_Description of the task_
Restate the listing below word for word, and leave its pictures behind.
******
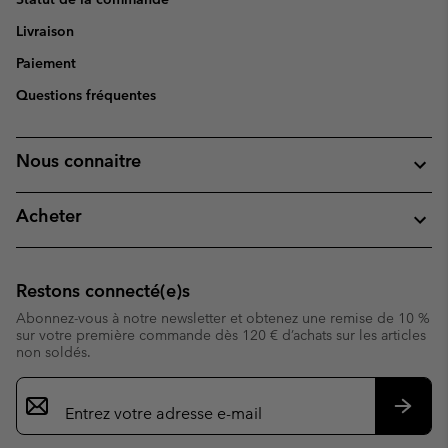
Livraison
Paiement
Questions fréquentes
Nous connaitre
Acheter
Restons connecté(e)s
Abonnez-vous à notre newsletter et obtenez une remise de 10 %
sur votre première commande dès 120 € d’achats sur les articles
non soldés.
Inscription
par
e-
S’abo
mail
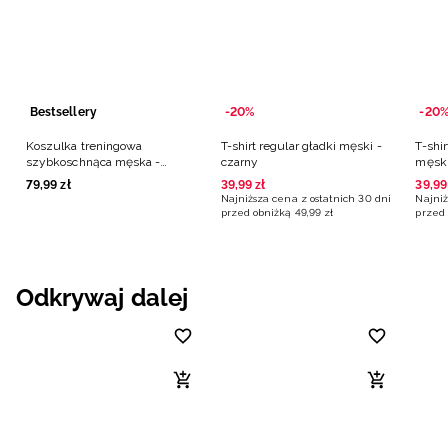
Bestsellery
-20%
-20
Koszulka treningowa
T-shirt regular gładki męski -
T-shi
szybkoschnąca męska -
czarny
męski
czarna
79
,
99
zł
39
,
99
zł
39
,
99
Najniższa cena z ostatnich 30 dni
Najniż
przed obniżką
49
,
99
zł
przed 
Odkrywaj dalej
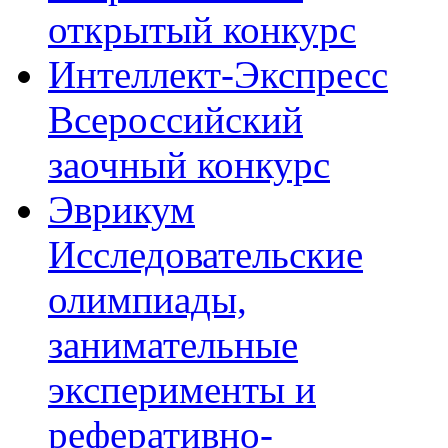
открытый конкурс
Интеллект-Экспресс
Всероссийский
заочный конкурс
Эврикум
Исследовательские
олимпиады,
занимательные
эксперименты и
реферативно-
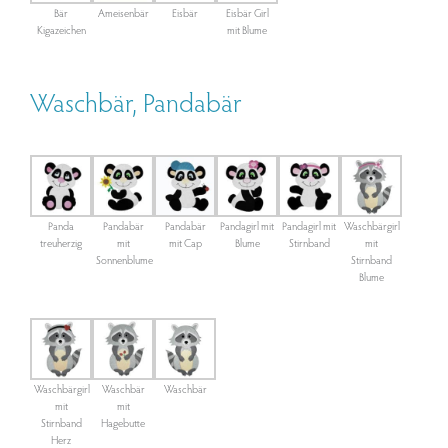
Bär
Ameisenbär
Eisbär
Eisbär Girl
Kigazeichen
mit Blume
Waschbär, Pandabär
Panda
Pandabär
Pandabär
Pandagirl mit
Pandagirl mit
Waschbärgirl
treuherzig
mit
mit Cap
Blume
Stirnband
mit
Sonnenblume
Stirnband
Blume
Waschbärgirl
Waschbär
Waschbär
mit
mit
Stirnband
Hagebutte
Herz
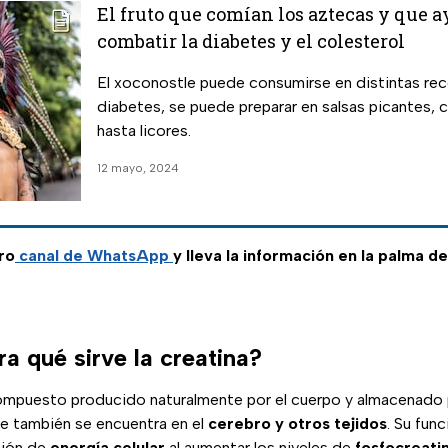
El fruto que comían los aztecas y que a
combatir la diabetes y el colesterol
El xoconostle puede consumirse en distintas rece
diabetes, se puede preparar en salsas picantes, c
hasta licores.
12 mayo, 2024
ro
canal de WhatsApp
y lleva la información en la palma d
a qué sirve la creatina?
ompuesto producido naturalmente por el cuerpo y almacenado 
ue también se encuentra en el
cerebro y otros tejidos
. Su func
ción de
energía celular
al aumentar los niveles de
fosfocreati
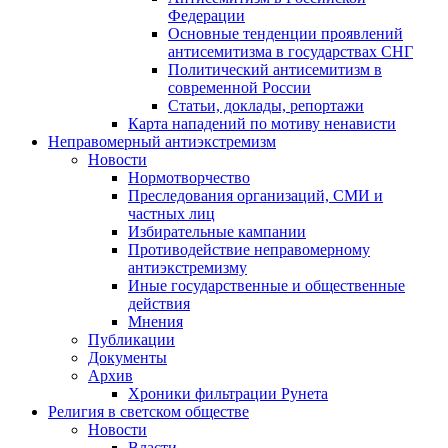
Федерации
Основные тенденции проявлений
антисемитизма в государствах СНГ
Политический антисемитизм в
современной России
Статьи, доклады, репортажи
Карта нападений по мотиву ненависти
Неправомерный антиэкстремизм
Новости
Нормотворчество
Преследования организаций, СМИ и
частных лиц
Избирательные кампании
Противодействие неправомерному
антиэкстремизму
Иные государственные и общественные
действия
Мнения
Публикации
Документы
Архив
Хроники фильтрации Рунета
Религия в светском обществе
Новости
Власти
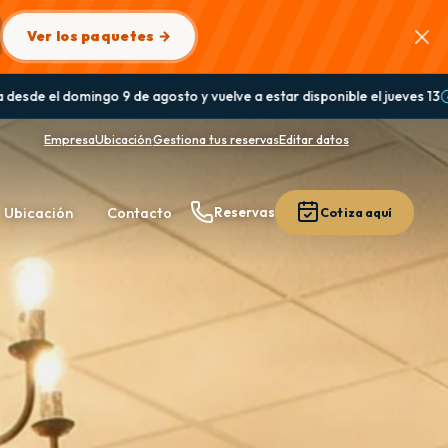
Ver los paquetes →
 disponible el jueves 13
Guanaqueros: el Bar Panorámico permanecer
Empresa
Ubicación
·
Gestiona tus reservas
Editar datos
Ubicación
Contacto
Reservas
Cotiza aquí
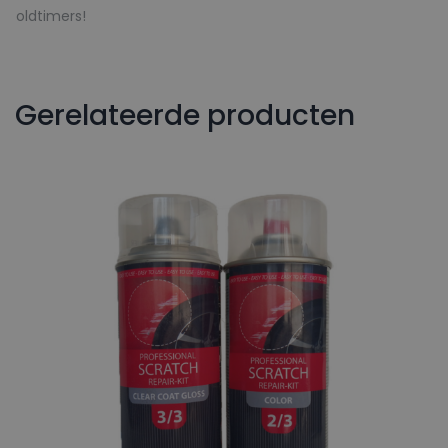
oldtimers!
Gerelateerde producten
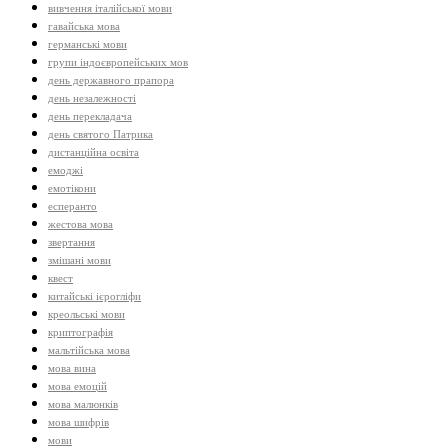
вивчення італійської мови
гавайська мова
германські мови
групи індоєвропейських мов
день державного прапора
день незалежності
день перекладача
день святого Патрика
дистанційна освіта
емоджі
емотікони
есперанто
жестова мова
звертання
змішані мови
квест
китайські ієрогліфи
креольські мови
криптографія
мальтійська мова
мова вина
мова емоцій
мова малюнків
мова шифрів
мови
******
_Response to this task_
Livraison
Paiement
Questions fréquentes
Nous connaitre
Acheter
Restons connecté(e)s
Abonnez-vous à notre newsletter et obtenez une remise de 10 %
sur votre première commande dès 120 € d’achats sur les articles
non soldés.
Inscription
par
e-
S’abo
mail
Bestsellery
-20%
-20
Koszulka treningowa
T-shirt regular gładki męski -
T-shi
szybkoschnąca męska -
czarny
męski
czarna
79
,
99
zł
39
,
99
zł
39
,
99
Najniższa cena z ostatnich 30 dni
Najniż
przed obniżką
49
,
99
zł
przed 
Odkrywaj dalej
открытый конкурс
Интеллект-Экспресс
Всероссийский
заочный конкурс
Эврикум
Исследовательские
олимпиады,
занимательные
эксперименты и
реферативно-
Bär
Ameisenbär
Eisbär
Eisbär Girl
Kigazeichen
mit Blume
Waschbär, Pandabär
Panda
Pandabär
Pandabär
Pandagirl mit
Pandagirl mit
Waschbärgirl
treuherzig
mit
mit Cap
Blume
Stirnband
mit
Sonnenblume
Stirnband
Blume
Waschbärgirl
Waschbär
Waschbär
mit
mit
Stirnband
Hagebutte
Herz
El fruto que comían los aztecas y que a
combatir la diabetes y el colesterol
El xoconostle puede consumirse en distintas rece
diabetes, se puede preparar en salsas picantes, c
hasta licores.
12 mayo, 2024
ro
canal de WhatsApp
y lleva la información en la palma d
a qué sirve la creatina?
ompuesto producido naturalmente por el cuerpo y almacenado 
ue también se encuentra en el
cerebro y otros tejidos
. Su func
ción de
energía celular
al aumentar los niveles de
fosfocreati
Федерации
Основные тенденции проявлений
антисемитизма в государствах СНГ
Политический антисемитизм в
современной России
Статьи, доклады, репортажи
Карта нападений по мотиву ненависти
Неправомерный антиэкстремизм
Новости
Нормотворчество
Преследования организаций, СМИ и
частных лиц
Избирательные кампании
Противодействие неправомерному
антиэкстремизму
Иные государственные и общественные
действия
Мнения
Публикации
Документы
Архив
Хроники фильтрации Рунета
Религия в светском обществе
Новости
Власти
Ver los paquetes →
 disponible el jueves 13
Guanaqueros: el Bar Panorámico permanecer
Empresa
Ubicación
·
Gestiona tus reservas
Editar datos
Ubicación
Contacto
Reservas
Cotiza aquí
oldtimers!
Gerelateerde producten
вивчення італійської мови
гавайська мова
германські мови
групи індоєвропейських мов
день державного прапора
день незалежності
день перекладача
день святого Патрика
дистанційна освіта
емоджі
емотікони
есперанто
жестова мова
звертання
змішані мови
квест
китайські ієрогліфи
креольські мови
криптографія
мальтійська мова
мова вина
мова емоцій
мова малюнків
мова шифрів
мови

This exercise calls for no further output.